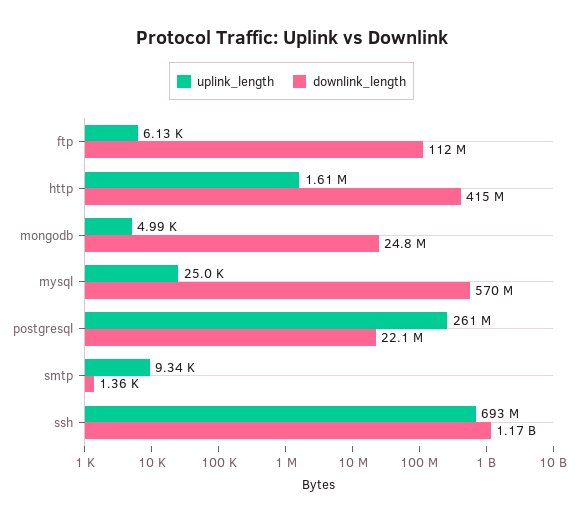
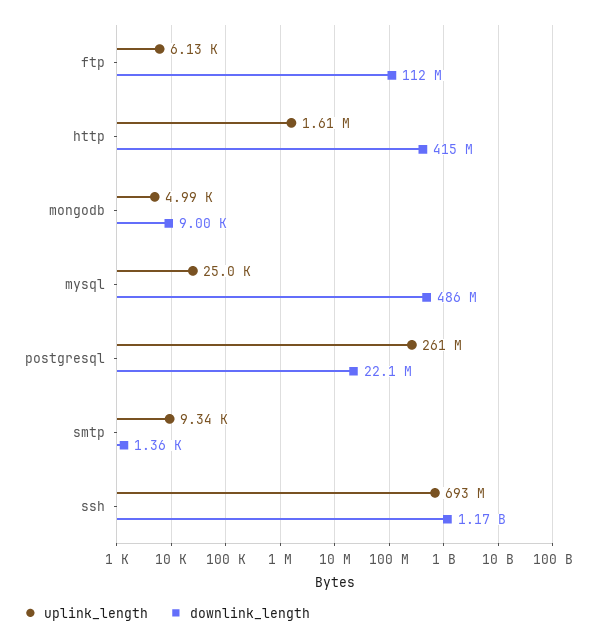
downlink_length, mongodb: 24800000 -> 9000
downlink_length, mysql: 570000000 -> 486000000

...

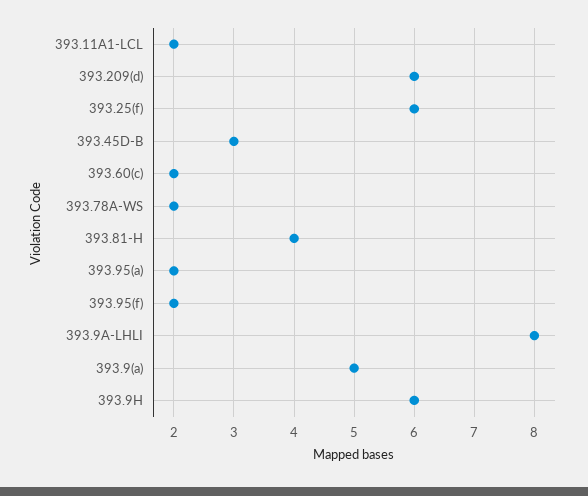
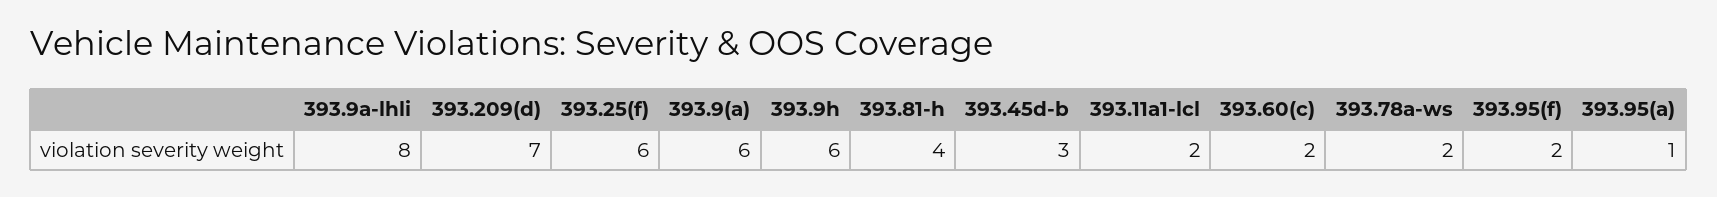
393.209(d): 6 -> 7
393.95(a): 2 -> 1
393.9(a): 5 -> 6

### Your task
Could you return exactly the lines above from the line with "downlink_length, mongodb: 24800000 -> 9000" to the line with "downlink_length, mysql: 570000000", both included, and nothing else?

### Answer area
downlink_length, mongodb: 24800000 -> 9000
downlink_length, mysql: 570000000 -> 486000000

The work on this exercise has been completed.